- [Try it]: For the entries below, state how many lines include the string "Deutschen", and write nothing besides that number.

Transcribed page contents

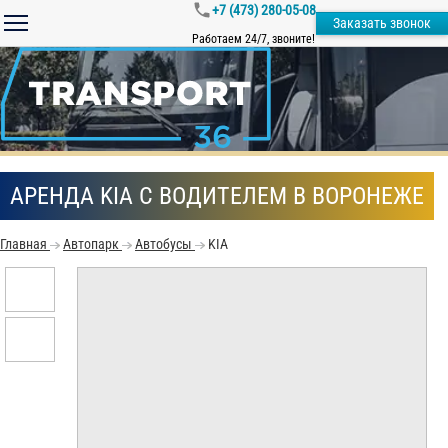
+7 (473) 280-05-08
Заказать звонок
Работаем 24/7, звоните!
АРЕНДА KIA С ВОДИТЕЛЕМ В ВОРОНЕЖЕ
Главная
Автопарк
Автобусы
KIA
...
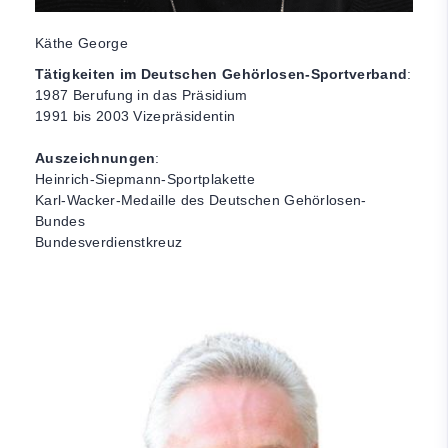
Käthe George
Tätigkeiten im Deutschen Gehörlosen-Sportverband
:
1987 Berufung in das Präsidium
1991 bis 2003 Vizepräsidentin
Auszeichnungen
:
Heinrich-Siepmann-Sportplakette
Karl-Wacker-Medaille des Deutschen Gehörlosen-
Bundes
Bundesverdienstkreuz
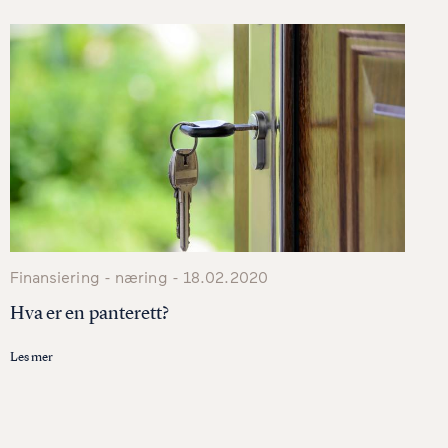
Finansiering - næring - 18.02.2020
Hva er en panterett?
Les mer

- [Response to this exercise]: 2